◆ **Job item**: Every record, from the first to the last, is to be printed again exactly.
╭─ Records to process
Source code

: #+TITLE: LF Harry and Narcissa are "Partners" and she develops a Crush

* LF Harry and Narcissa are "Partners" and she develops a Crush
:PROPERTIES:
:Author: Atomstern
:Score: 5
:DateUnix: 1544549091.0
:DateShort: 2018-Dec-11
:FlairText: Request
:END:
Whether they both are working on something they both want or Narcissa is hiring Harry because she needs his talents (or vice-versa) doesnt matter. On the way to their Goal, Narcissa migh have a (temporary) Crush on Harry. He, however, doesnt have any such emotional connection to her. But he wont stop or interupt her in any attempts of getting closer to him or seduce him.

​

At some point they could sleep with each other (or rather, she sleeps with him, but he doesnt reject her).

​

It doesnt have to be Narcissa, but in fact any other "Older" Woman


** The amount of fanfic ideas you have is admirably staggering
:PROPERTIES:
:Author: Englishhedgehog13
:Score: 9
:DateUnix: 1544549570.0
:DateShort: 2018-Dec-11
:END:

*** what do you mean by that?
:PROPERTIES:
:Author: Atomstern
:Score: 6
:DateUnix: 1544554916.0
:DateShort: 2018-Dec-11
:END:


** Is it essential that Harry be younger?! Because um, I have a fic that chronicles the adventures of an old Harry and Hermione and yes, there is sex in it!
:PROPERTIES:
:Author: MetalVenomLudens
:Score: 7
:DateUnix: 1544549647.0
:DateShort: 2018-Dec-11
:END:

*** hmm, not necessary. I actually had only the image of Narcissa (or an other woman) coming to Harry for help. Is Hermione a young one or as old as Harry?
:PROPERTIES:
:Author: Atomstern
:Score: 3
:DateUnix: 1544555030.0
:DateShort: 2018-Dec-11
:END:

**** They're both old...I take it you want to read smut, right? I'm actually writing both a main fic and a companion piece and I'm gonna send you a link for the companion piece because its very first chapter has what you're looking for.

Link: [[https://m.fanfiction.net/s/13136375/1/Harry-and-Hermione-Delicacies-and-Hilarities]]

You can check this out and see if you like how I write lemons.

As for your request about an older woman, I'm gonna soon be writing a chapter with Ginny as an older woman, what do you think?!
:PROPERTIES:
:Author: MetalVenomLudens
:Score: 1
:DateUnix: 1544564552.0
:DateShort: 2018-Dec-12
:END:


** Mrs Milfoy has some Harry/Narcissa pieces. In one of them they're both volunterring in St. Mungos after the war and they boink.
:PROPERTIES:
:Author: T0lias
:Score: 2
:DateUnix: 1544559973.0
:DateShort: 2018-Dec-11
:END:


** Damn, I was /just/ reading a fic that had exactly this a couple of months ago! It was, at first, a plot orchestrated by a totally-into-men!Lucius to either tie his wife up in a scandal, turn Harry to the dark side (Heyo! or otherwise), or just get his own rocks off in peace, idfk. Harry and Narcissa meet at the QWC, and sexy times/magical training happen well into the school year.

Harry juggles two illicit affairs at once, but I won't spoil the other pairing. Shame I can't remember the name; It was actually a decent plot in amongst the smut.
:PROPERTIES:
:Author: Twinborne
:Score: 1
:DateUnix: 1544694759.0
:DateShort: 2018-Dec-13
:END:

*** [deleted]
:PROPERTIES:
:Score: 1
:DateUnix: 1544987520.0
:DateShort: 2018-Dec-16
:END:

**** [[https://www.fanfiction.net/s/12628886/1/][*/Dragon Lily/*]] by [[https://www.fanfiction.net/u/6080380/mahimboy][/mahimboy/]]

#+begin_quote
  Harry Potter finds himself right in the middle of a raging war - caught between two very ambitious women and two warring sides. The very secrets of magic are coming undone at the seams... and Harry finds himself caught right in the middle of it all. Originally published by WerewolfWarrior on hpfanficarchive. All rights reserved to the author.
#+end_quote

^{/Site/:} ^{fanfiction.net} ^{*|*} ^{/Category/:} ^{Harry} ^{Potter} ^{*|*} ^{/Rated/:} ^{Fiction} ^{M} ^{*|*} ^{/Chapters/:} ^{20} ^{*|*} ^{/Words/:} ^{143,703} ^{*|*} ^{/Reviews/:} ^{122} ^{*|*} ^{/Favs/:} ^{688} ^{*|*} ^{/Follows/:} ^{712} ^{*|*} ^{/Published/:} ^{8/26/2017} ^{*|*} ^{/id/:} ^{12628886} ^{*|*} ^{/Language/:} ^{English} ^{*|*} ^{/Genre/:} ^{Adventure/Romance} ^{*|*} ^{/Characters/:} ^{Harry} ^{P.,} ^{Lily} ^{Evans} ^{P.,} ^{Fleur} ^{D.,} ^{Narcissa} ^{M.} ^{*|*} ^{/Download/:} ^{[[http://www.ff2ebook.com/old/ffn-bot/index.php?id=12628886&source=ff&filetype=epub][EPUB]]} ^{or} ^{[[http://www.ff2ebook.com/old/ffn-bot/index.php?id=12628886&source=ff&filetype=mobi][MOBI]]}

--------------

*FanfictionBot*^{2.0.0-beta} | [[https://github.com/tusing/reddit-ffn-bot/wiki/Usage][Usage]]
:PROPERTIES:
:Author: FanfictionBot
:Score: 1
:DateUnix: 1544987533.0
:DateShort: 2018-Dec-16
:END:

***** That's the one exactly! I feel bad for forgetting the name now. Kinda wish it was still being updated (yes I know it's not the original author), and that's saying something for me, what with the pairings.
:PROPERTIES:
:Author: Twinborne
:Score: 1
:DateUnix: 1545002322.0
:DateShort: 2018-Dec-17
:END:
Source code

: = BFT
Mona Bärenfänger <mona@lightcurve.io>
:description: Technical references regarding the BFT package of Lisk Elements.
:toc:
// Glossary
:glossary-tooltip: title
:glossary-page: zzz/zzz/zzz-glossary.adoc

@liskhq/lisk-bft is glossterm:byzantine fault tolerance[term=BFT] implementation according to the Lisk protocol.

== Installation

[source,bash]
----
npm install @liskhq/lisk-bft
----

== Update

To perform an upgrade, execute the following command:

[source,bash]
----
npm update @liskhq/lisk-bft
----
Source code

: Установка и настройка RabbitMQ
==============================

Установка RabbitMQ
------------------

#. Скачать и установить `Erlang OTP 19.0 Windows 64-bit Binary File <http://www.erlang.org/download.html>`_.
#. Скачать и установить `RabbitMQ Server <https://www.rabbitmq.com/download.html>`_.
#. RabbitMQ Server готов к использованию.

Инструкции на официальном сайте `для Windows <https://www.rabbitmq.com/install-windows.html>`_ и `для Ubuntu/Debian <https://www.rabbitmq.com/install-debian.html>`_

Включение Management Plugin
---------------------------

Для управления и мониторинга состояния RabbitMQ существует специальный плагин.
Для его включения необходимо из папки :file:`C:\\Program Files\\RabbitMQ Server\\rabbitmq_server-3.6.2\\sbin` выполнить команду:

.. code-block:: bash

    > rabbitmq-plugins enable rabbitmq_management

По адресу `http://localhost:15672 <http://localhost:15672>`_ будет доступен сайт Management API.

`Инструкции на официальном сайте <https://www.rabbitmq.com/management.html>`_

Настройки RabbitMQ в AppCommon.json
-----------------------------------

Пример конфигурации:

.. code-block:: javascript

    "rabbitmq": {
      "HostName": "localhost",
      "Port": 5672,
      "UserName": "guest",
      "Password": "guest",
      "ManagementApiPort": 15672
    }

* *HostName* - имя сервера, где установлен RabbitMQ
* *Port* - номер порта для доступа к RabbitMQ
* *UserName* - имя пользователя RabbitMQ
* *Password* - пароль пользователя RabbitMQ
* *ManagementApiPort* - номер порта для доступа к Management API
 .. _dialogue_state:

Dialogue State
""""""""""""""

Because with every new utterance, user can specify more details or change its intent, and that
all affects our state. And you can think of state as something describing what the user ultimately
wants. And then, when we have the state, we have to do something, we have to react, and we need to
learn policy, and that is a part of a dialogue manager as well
╰─
◆ **Response**:
Source code

: #+TITLE: LF Harry and Narcissa are "Partners" and she develops a Crush

* LF Harry and Narcissa are "Partners" and she develops a Crush
:PROPERTIES:
:Author: Atomstern
:Score: 5
:DateUnix: 1544549091.0
:DateShort: 2018-Dec-11
:FlairText: Request
:END:
Whether they both are working on something they both want or Narcissa is hiring Harry because she needs his talents (or vice-versa) doesnt matter. On the way to their Goal, Narcissa migh have a (temporary) Crush on Harry. He, however, doesnt have any such emotional connection to her. But he wont stop or interupt her in any attempts of getting closer to him or seduce him.

​

At some point they could sleep with each other (or rather, she sleeps with him, but he doesnt reject her).

​

It doesnt have to be Narcissa, but in fact any other "Older" Woman


** The amount of fanfic ideas you have is admirably staggering
:PROPERTIES:
:Author: Englishhedgehog13
:Score: 9
:DateUnix: 1544549570.0
:DateShort: 2018-Dec-11
:END:

*** what do you mean by that?
:PROPERTIES:
:Author: Atomstern
:Score: 6
:DateUnix: 1544554916.0
:DateShort: 2018-Dec-11
:END:


** Is it essential that Harry be younger?! Because um, I have a fic that chronicles the adventures of an old Harry and Hermione and yes, there is sex in it!
:PROPERTIES:
:Author: MetalVenomLudens
:Score: 7
:DateUnix: 1544549647.0
:DateShort: 2018-Dec-11
:END:

*** hmm, not necessary. I actually had only the image of Narcissa (or an other woman) coming to Harry for help. Is Hermione a young one or as old as Harry?
:PROPERTIES:
:Author: Atomstern
:Score: 3
:DateUnix: 1544555030.0
:DateShort: 2018-Dec-11
:END:

**** They're both old...I take it you want to read smut, right? I'm actually writing both a main fic and a companion piece and I'm gonna send you a link for the companion piece because its very first chapter has what you're looking for.

Link: [[https://m.fanfiction.net/s/13136375/1/Harry-and-Hermione-Delicacies-and-Hilarities]]

You can check this out and see if you like how I write lemons.

As for your request about an older woman, I'm gonna soon be writing a chapter with Ginny as an older woman, what do you think?!
:PROPERTIES:
:Author: MetalVenomLudens
:Score: 1
:DateUnix: 1544564552.0
:DateShort: 2018-Dec-12
:END:


** Mrs Milfoy has some Harry/Narcissa pieces. In one of them they're both volunterring in St. Mungos after the war and they boink.
:PROPERTIES:
:Author: T0lias
:Score: 2
:DateUnix: 1544559973.0
:DateShort: 2018-Dec-11
:END:


** Damn, I was /just/ reading a fic that had exactly this a couple of months ago! It was, at first, a plot orchestrated by a totally-into-men!Lucius to either tie his wife up in a scandal, turn Harry to the dark side (Heyo! or otherwise), or just get his own rocks off in peace, idfk. Harry and Narcissa meet at the QWC, and sexy times/magical training happen well into the school year.

Harry juggles two illicit affairs at once, but I won't spoil the other pairing. Shame I can't remember the name; It was actually a decent plot in amongst the smut.
:PROPERTIES:
:Author: Twinborne
:Score: 1
:DateUnix: 1544694759.0
:DateShort: 2018-Dec-13
:END:

*** [deleted]
:PROPERTIES:
:Score: 1
:DateUnix: 1544987520.0
:DateShort: 2018-Dec-16
:END:

**** [[https://www.fanfiction.net/s/12628886/1/][*/Dragon Lily/*]] by [[https://www.fanfiction.net/u/6080380/mahimboy][/mahimboy/]]

#+begin_quote
  Harry Potter finds himself right in the middle of a raging war - caught between two very ambitious women and two warring sides. The very secrets of magic are coming undone at the seams... and Harry finds himself caught right in the middle of it all. Originally published by WerewolfWarrior on hpfanficarchive. All rights reserved to the author.
#+end_quote

^{/Site/:} ^{fanfiction.net} ^{*|*} ^{/Category/:} ^{Harry} ^{Potter} ^{*|*} ^{/Rated/:} ^{Fiction} ^{M} ^{*|*} ^{/Chapters/:} ^{20} ^{*|*} ^{/Words/:} ^{143,703} ^{*|*} ^{/Reviews/:} ^{122} ^{*|*} ^{/Favs/:} ^{688} ^{*|*} ^{/Follows/:} ^{712} ^{*|*} ^{/Published/:} ^{8/26/2017} ^{*|*} ^{/id/:} ^{12628886} ^{*|*} ^{/Language/:} ^{English} ^{*|*} ^{/Genre/:} ^{Adventure/Romance} ^{*|*} ^{/Characters/:} ^{Harry} ^{P.,} ^{Lily} ^{Evans} ^{P.,} ^{Fleur} ^{D.,} ^{Narcissa} ^{M.} ^{*|*} ^{/Download/:} ^{[[http://www.ff2ebook.com/old/ffn-bot/index.php?id=12628886&source=ff&filetype=epub][EPUB]]} ^{or} ^{[[http://www.ff2ebook.com/old/ffn-bot/index.php?id=12628886&source=ff&filetype=mobi][MOBI]]}

--------------

*FanfictionBot*^{2.0.0-beta} | [[https://github.com/tusing/reddit-ffn-bot/wiki/Usage][Usage]]
:PROPERTIES:
:Author: FanfictionBot
:Score: 1
:DateUnix: 1544987533.0
:DateShort: 2018-Dec-16
:END:

***** That's the one exactly! I feel bad for forgetting the name now. Kinda wish it was still being updated (yes I know it's not the original author), and that's saying something for me, what with the pairings.
:PROPERTIES:
:Author: Twinborne
:Score: 1
:DateUnix: 1545002322.0
:DateShort: 2018-Dec-17
:END:
Source code

: = BFT
Mona Bärenfänger <mona@lightcurve.io>
:description: Technical references regarding the BFT package of Lisk Elements.
:toc:
// Glossary
:glossary-tooltip: title
:glossary-page: zzz/zzz/zzz-glossary.adoc

@liskhq/lisk-bft is glossterm:byzantine fault tolerance[term=BFT] implementation according to the Lisk protocol.

== Installation

[source,bash]
----
npm install @liskhq/lisk-bft
----

== Update

To perform an upgrade, execute the following command:

[source,bash]
----
npm update @liskhq/lisk-bft
----
Source code

: Установка и настройка RabbitMQ
==============================

Установка RabbitMQ
------------------

#. Скачать и установить `Erlang OTP 19.0 Windows 64-bit Binary File <http://www.erlang.org/download.html>`_.
#. Скачать и установить `RabbitMQ Server <https://www.rabbitmq.com/download.html>`_.
#. RabbitMQ Server готов к использованию.

Инструкции на официальном сайте `для Windows <https://www.rabbitmq.com/install-windows.html>`_ и `для Ubuntu/Debian <https://www.rabbitmq.com/install-debian.html>`_

Включение Management Plugin
---------------------------

Для управления и мониторинга состояния RabbitMQ существует специальный плагин.
Для его включения необходимо из папки :file:`C:\\Program Files\\RabbitMQ Server\\rabbitmq_server-3.6.2\\sbin` выполнить команду:

.. code-block:: bash

    > rabbitmq-plugins enable rabbitmq_management

По адресу `http://localhost:15672 <http://localhost:15672>`_ будет доступен сайт Management API.

`Инструкции на официальном сайте <https://www.rabbitmq.com/management.html>`_

Настройки RabbitMQ в AppCommon.json
-----------------------------------

Пример конфигурации:

.. code-block:: javascript

    "rabbitmq": {
      "HostName": "localhost",
      "Port": 5672,
      "UserName": "guest",
      "Password": "guest",
      "ManagementApiPort": 15672
    }

* *HostName* - имя сервера, где установлен RabbitMQ
* *Port* - номер порта для доступа к RabbitMQ
* *UserName* - имя пользователя RabbitMQ
* *Password* - пароль пользователя RabbitMQ
* *ManagementApiPort* - номер порта для доступа к Management API
 .. _dialogue_state:

Dialogue State
""""""""""""""

Because with every new utterance, user can specify more details or change its intent, and that
all affects our state. And you can think of state as something describing what the user ultimately
wants. And then, when we have the state, we have to do something, we have to react, and we need to
learn policy, and that is a part of a dialogue manager as well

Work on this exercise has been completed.